WHAT THE TASK ASKS:
Which lines run from the line with "tumour nodularity: multinodular." through the line with "129, 124, 175)" in the entries below? Print them exactly, both ends included, and nothing more.

------

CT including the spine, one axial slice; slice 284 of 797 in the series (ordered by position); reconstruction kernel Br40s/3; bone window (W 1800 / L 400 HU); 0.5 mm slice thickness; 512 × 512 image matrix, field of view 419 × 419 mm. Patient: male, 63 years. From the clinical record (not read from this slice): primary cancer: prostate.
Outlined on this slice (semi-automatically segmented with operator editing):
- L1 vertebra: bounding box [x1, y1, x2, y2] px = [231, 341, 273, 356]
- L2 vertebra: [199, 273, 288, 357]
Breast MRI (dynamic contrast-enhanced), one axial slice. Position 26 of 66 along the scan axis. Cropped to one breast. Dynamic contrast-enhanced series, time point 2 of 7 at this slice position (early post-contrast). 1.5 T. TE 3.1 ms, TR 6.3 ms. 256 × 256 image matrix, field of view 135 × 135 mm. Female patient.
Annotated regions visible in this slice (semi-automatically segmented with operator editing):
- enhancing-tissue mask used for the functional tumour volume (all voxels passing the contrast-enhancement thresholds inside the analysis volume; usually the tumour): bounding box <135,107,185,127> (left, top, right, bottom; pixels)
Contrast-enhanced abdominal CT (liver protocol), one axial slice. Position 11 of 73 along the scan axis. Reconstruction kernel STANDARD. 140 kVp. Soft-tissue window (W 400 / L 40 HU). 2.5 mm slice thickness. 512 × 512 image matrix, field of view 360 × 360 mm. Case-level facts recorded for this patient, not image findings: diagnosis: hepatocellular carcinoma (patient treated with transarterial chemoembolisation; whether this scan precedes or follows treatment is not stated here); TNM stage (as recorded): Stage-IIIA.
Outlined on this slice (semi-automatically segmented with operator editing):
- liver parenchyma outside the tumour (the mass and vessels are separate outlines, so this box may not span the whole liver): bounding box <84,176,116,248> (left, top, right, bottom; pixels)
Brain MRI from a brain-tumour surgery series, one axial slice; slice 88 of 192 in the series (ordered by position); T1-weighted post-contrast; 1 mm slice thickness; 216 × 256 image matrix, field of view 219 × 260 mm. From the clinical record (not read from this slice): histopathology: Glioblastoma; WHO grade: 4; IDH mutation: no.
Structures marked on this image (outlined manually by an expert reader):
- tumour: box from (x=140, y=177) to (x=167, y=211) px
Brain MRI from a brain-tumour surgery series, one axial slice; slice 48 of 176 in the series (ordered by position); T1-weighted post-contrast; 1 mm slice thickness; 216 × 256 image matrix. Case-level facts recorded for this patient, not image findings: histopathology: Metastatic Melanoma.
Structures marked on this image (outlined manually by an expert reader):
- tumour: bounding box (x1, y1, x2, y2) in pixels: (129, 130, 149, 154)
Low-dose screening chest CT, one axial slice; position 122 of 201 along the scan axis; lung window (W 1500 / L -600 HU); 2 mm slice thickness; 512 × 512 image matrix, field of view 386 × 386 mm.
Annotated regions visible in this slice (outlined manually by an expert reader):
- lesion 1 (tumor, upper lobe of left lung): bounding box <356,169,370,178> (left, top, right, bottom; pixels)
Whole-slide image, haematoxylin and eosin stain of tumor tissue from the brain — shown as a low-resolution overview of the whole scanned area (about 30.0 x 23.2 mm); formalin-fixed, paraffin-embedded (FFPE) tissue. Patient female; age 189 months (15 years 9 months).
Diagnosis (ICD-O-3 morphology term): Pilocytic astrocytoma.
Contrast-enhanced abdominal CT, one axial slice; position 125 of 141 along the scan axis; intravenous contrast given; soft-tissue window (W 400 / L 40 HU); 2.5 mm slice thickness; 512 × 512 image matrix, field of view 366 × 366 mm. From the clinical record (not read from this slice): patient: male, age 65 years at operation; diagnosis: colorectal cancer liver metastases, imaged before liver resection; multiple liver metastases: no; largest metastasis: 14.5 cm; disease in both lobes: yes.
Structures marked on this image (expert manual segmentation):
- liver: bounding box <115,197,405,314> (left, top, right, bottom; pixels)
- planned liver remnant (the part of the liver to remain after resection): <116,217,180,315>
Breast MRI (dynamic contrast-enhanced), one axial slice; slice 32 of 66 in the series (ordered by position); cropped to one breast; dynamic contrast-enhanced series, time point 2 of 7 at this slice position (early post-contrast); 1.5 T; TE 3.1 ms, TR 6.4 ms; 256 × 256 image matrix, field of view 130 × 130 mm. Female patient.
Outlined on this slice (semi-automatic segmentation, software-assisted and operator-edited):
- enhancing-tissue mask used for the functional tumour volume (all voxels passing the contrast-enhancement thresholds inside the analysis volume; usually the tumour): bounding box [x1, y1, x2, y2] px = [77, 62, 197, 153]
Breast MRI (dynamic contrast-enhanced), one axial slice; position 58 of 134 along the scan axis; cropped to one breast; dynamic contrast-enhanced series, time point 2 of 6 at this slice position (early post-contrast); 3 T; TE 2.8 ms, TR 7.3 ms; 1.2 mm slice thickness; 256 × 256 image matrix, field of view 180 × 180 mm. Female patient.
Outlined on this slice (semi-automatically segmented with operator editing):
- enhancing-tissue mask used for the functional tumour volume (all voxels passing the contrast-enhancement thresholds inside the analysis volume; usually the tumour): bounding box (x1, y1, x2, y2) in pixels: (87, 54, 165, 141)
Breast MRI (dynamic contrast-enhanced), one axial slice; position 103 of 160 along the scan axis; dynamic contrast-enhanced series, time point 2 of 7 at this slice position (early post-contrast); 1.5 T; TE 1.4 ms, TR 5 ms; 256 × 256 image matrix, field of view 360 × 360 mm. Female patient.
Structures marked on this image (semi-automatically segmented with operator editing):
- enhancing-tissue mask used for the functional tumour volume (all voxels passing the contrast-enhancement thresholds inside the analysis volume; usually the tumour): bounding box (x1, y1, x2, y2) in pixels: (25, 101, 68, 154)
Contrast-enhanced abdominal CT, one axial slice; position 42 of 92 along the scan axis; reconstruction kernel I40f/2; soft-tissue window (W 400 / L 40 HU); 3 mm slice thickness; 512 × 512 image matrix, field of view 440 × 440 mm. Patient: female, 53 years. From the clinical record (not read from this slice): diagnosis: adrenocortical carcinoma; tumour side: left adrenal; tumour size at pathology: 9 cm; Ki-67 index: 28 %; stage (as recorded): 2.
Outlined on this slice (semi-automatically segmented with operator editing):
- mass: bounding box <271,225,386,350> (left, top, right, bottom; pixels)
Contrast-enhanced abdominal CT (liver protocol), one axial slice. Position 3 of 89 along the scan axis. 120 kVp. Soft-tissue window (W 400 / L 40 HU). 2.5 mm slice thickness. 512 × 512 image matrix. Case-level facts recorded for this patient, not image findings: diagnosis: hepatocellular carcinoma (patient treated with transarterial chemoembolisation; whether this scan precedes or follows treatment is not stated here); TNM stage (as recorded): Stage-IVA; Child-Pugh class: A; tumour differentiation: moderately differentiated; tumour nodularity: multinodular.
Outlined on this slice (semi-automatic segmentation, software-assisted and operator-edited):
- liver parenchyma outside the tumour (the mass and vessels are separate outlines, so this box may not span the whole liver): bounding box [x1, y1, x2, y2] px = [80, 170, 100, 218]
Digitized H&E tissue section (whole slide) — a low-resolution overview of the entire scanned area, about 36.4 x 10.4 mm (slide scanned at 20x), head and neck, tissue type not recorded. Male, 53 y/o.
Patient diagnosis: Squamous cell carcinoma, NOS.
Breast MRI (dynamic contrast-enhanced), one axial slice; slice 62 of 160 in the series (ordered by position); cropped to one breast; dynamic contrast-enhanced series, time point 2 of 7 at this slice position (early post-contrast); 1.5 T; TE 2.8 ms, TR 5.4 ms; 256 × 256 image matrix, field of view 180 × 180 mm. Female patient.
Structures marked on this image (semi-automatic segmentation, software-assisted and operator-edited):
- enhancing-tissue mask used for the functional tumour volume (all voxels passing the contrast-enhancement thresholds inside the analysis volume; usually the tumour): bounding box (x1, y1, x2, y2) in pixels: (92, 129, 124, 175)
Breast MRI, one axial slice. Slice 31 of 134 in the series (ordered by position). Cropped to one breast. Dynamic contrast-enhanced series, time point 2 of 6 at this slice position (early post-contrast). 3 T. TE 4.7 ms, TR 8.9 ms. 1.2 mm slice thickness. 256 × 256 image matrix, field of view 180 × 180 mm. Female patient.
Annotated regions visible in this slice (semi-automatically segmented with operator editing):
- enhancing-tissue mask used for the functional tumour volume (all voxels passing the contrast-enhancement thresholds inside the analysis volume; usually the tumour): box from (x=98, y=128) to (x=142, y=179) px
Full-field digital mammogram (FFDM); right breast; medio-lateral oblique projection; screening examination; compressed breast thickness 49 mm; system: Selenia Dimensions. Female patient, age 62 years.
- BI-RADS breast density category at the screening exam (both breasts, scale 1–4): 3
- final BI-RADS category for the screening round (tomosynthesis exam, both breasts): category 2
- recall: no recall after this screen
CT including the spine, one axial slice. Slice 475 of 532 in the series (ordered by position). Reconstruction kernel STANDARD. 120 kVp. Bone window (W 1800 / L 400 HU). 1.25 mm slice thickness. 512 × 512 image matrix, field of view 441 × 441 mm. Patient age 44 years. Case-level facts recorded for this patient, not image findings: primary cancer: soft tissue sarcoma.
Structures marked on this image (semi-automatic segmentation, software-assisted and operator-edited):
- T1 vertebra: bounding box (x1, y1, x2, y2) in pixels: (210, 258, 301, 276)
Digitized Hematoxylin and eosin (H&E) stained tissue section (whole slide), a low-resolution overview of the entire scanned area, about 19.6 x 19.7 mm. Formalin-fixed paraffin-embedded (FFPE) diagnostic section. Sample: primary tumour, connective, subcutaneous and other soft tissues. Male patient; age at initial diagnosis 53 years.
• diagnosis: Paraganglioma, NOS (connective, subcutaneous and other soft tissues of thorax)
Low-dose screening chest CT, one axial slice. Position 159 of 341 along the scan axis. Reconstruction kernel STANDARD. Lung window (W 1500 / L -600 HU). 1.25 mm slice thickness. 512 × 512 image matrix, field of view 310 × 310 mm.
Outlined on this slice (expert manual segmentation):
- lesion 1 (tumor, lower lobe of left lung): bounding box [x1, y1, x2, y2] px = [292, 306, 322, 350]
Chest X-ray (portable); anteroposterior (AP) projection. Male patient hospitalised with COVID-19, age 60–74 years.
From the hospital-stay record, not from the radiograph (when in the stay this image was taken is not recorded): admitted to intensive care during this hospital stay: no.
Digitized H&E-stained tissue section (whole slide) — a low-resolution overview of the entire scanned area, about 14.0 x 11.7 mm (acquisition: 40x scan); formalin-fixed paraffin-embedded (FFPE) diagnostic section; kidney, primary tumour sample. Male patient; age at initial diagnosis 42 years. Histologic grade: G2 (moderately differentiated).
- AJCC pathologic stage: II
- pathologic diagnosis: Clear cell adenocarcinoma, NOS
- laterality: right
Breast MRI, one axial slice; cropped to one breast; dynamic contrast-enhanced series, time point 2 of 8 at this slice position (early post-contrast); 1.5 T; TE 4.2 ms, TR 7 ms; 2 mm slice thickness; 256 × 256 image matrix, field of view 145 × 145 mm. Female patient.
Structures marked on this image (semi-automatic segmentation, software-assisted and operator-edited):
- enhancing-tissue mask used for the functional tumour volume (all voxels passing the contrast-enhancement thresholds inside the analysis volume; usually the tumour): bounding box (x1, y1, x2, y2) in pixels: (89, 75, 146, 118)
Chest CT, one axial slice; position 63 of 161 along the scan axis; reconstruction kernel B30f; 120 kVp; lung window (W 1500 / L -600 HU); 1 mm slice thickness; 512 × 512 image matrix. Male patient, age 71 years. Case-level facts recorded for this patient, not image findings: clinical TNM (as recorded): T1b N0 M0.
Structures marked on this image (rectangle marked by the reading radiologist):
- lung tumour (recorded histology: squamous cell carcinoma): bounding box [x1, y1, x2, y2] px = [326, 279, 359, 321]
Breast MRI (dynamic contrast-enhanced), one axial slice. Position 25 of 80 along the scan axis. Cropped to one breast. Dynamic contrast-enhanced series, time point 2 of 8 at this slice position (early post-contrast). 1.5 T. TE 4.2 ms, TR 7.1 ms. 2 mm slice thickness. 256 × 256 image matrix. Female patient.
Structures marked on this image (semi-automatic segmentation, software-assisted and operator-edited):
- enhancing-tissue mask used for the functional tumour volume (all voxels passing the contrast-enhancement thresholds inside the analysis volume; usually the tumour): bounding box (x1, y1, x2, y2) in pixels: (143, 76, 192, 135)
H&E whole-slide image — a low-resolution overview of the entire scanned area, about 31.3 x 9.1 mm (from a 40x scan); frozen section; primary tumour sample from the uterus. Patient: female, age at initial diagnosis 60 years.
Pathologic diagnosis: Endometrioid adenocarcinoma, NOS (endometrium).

------

RESULT:
Contrast-enhanced abdominal CT (liver protocol), one axial slice. Position 3 of 89 along the scan axis. 120 kVp. Soft-tissue window (W 400 / L 40 HU). 2.5 mm slice thickness. 512 × 512 image matrix. Case-level facts recorded for this patient, not image findings: diagnosis: hepatocellular carcinoma (patient treated with transarterial chemoembolisation; whether this scan precedes or follows treatment is not stated here); TNM stage (as recorded): Stage-IVA; Child-Pugh class: A; tumour differentiation: moderately differentiated; tumour nodularity: multinodular.
Outlined on this slice (semi-automatic segmentation, software-assisted and operator-edited):
- liver parenchyma outside the tumour (the mass and vessels are separate outlines, so this box may not span the whole liver): bounding box [x1, y1, x2, y2] px = [80, 170, 100, 218]
Digitized H&E tissue section (whole slide) — a low-resolution overview of the entire scanned area, about 36.4 x 10.4 mm (slide scanned at 20x), head and neck, tissue type not recorded. Male, 53 y/o.
Patient diagnosis: Squamous cell carcinoma, NOS.
Breast MRI (dynamic contrast-enhanced), one axial slice; slice 62 of 160 in the series (ordered by position); cropped to one breast; dynamic contrast-enhanced series, time point 2 of 7 at this slice position (early post-contrast); 1.5 T; TE 2.8 ms, TR 5.4 ms; 256 × 256 image matrix, field of view 180 × 180 mm. Female patient.
Structures marked on this image (semi-automatic segmentation, software-assisted and operator-edited):
- enhancing-tissue mask used for the functional tumour volume (all voxels passing the contrast-enhancement thresholds inside the analysis volume; usually the tumour): bounding box (x1, y1, x2, y2) in pixels: (92, 129, 124, 175)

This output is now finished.